Among the panellists were: Hippolyte d’Albis (Professor at PSE), Béatrice Boulu-Reshef (Associate Professor at Centre d’Economie de la Sorbone), Thomas Breda (Associate member PSE) and Hélène Périvier (Economist at the Observatoire Français des Conjonctures Économiques). Hippolyte’s research looks at international migration, intergenerational transfers, ageing, annuity markets, health and housing. Béatrice is an expert in the study of decision making in organisational and market settings, with a particular focus on resource allocation behaviour. Thoma investigates employment relations, taxation and gender inequality. Hélène’s research focuses on social and family policy, and she is currently evaluating the parental leave reform effects on the behaviour of fathers and mothers in France, and on measuring gender discrimination bias in recruitment selection processes.
Barcelona Graduate School of Economics
In May 2019, graduate students Analía García and Lorena Franco held a two day seminar to highlight the work of women economists. The seminar consisted of talks by PhD students and faculty members on their ongoing work. Student presenters at the seminar included Marta Morazzoni, Marta Santamaría and Alina Velias, who each presented their ongoing work on family dynamics in Macroeconomics, infrastructure reshaping and commitment issues under biased expectations
In addition to the student papers, four BGSE professors presented their work:
Rosemarie Nagel specialises in experimental economics and situations of risk, coordination and competition. She presented her current research project: ‘Regularities in the Lab, Brain, and Field: A Cognitive Reasoning Model’. Overall, Rosemarie’s work highlights the dynamic interaction between behavioural and macro-economics. The use of experimental tools to tackle macro questions is a field of rising prominence, with policy-making institutions such as the Central Bank of England and the UK government expressing an active interest.
Enriqueta Aragonés, who has devoted her research primarily to the study of the strategic interactions among the various agents involved in elections, presented her work on multi-level government stability, titled ‘Stability of Multi-level Governments’.
Rosa Ferrer presented two papers; ‘Consumers’ Costly Responses to Product-Harm Crises’ and ‘Gender Gaps in Performance: Evidence from Young Lawyers’. Rosa uses empirical and applied theory to analyse social and legal problems. In addition to consumer regulation and gender differences among highly-skilled individuals, her work has touched upon high litigation expenses, optimal aggregation of preferences according to ideals of justice, and congestion in law enforcement.

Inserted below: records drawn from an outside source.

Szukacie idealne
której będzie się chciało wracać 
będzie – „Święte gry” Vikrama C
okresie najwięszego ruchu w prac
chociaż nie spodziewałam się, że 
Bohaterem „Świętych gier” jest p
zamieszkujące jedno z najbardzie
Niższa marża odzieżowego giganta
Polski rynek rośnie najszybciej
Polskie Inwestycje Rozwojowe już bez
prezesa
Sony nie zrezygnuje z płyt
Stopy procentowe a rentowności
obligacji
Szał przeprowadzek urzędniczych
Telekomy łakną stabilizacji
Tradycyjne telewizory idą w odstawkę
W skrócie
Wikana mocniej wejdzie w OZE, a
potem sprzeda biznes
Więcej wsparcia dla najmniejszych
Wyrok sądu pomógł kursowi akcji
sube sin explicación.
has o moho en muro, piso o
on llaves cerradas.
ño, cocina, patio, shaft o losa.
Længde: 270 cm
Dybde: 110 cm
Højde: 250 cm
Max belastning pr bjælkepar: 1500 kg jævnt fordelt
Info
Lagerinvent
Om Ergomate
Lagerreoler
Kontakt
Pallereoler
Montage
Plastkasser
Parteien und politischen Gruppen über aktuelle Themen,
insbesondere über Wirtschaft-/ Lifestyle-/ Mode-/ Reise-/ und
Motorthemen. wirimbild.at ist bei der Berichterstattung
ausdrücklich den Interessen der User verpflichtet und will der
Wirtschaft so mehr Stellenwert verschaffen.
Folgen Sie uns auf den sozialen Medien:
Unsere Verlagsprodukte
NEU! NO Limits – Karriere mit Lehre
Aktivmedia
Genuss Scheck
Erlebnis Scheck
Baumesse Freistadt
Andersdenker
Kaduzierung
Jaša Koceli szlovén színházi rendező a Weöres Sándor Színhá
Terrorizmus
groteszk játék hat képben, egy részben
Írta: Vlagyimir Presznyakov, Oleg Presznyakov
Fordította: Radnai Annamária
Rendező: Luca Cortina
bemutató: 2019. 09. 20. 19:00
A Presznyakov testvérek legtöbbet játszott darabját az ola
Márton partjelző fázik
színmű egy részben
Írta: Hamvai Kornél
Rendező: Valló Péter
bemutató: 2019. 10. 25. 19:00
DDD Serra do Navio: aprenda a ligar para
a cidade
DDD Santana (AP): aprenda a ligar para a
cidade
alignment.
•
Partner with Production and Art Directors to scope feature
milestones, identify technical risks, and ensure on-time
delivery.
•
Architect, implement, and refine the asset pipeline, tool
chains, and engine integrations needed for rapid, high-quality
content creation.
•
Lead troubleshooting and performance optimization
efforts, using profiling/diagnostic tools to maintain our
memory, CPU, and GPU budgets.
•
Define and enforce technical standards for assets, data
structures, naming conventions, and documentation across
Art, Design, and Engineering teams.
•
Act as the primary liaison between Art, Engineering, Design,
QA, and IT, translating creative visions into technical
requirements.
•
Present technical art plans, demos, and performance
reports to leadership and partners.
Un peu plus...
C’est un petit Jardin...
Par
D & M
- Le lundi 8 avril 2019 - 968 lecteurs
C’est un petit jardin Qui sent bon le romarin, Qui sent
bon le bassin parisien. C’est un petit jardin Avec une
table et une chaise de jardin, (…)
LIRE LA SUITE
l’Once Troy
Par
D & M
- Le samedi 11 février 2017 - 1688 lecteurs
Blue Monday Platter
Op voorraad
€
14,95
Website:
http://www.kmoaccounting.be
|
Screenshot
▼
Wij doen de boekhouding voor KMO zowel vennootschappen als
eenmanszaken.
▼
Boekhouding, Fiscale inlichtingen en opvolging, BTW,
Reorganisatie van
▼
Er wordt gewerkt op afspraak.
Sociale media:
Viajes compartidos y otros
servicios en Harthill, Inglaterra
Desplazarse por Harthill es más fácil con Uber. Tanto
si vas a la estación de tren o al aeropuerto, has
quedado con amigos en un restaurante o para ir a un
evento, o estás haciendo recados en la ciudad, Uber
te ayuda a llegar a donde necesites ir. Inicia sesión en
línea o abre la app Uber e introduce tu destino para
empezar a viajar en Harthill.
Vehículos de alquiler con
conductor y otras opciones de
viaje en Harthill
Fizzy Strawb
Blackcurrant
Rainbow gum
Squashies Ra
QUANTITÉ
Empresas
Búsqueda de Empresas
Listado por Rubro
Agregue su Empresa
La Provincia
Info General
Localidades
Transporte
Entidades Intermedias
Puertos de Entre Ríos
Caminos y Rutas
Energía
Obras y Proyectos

Ada Ferrer-i-Carbonell, presented her recent work on individual behaviour and sustainable consumption: ‘Relative Deprivation in Tanzania’. This publication uses econometric analysis of subjective measures as a proxy for studying welfare and well-being.
An environment of change
Above and beyond concerns regarding fairness, a lack of gender diversity and inclusiveness entails the risk to provide a barrier to growth and excellence in economic research and its application. This alone, we view as an impetus for change. Reform will not come overnight. Yet grassroots mobilisation amongst students and young economists can expedite structural change by supporting institutional initiatives. Fostering diversity through raising awareness, developing mentoring networks and collaborative platforms can bolster momentum and cultivate an environment accommodative to change.